I wanna talk about running, but I don’t really know what to say. I run. I like it. The solitude. The freedom. The movement. The sense of accomplishment. The adrenaline that produces a sense of euphoria–like everything is right with the world. It’s my alone time–my time to think, pray, or just clear my head.
I’m not fast, but I don’t care. I have run in a few 5K races, but just to stay motivated. I have no intention of ever winning–although if I could find a race of mostly sedentary senior citizens, I might be able to best them.
One 20 minute run burns approximately the same amount of calories as a serving of Twizzlers. (Unfortunately, I never eat just one “serving” of Twizzlers–one “bag” maybe…)
Here’s what I imagine I look like when I run~~
This is probably closer to the why I really look–haha! jk. I don’t look like Homer Simpson. At least I hope not.

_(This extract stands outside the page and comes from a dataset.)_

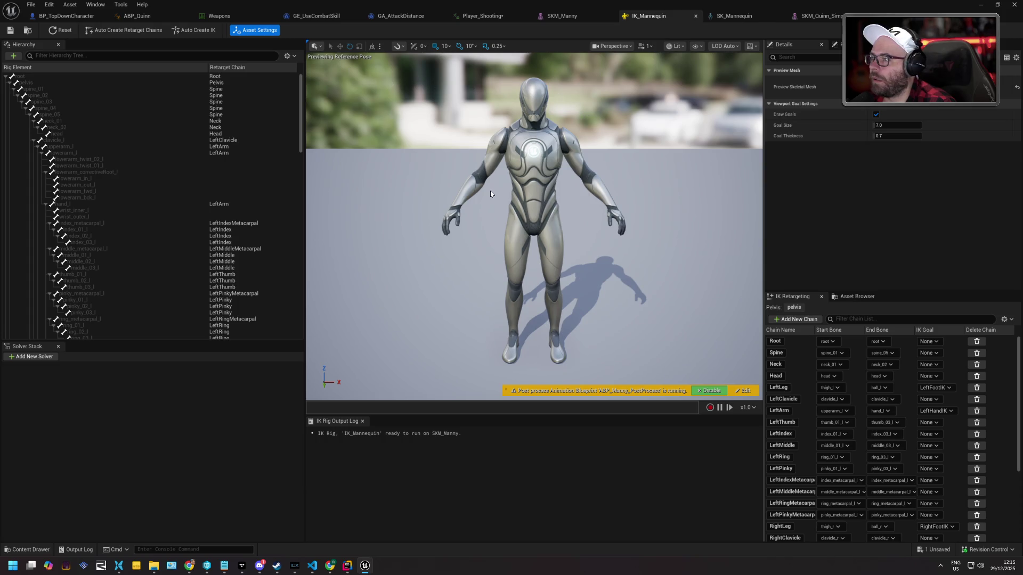
Scroll the IK rig hierarchy, return to SKM_Manny, and open the SK_Mannequin skeleton from Meshes
scroll(170, 128, down, 15)
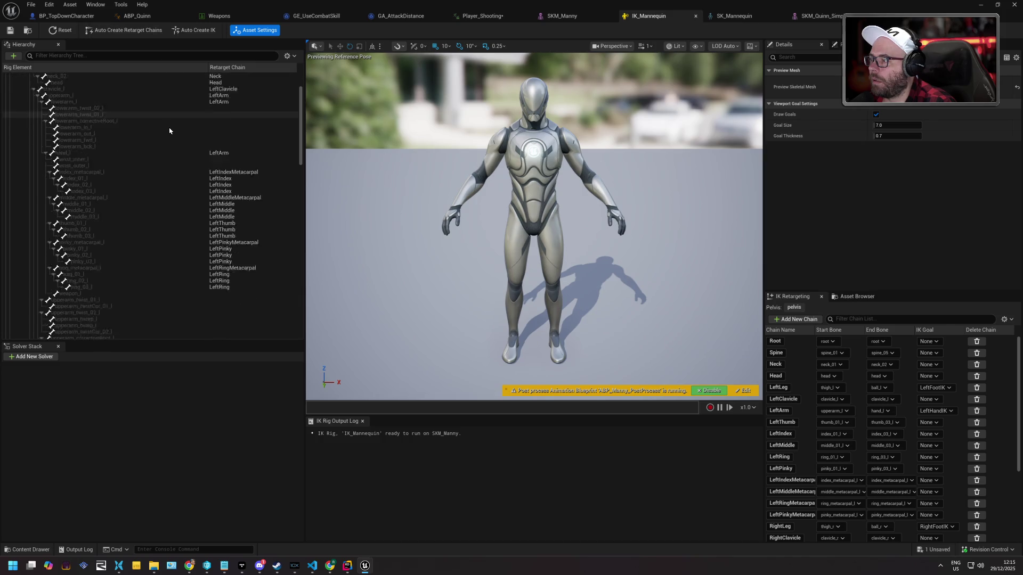
scroll(170, 136, down, 5)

If I’m being completely honest, I don’t always love it. Sometimes it’s hard and I have to force myself to start…or keep going. It’s a mental game. “to the end of the block”…”five more minutes”….”I said I was running 3 miles, so I HAVE to run 3 miles”…etc. But I have seen the rewards–the weight loss, the muscle tone, the increased energy, so I KNOW it is worth it. I KNOW it without a doubt in my mind, so I push forward. I will never quit. Never!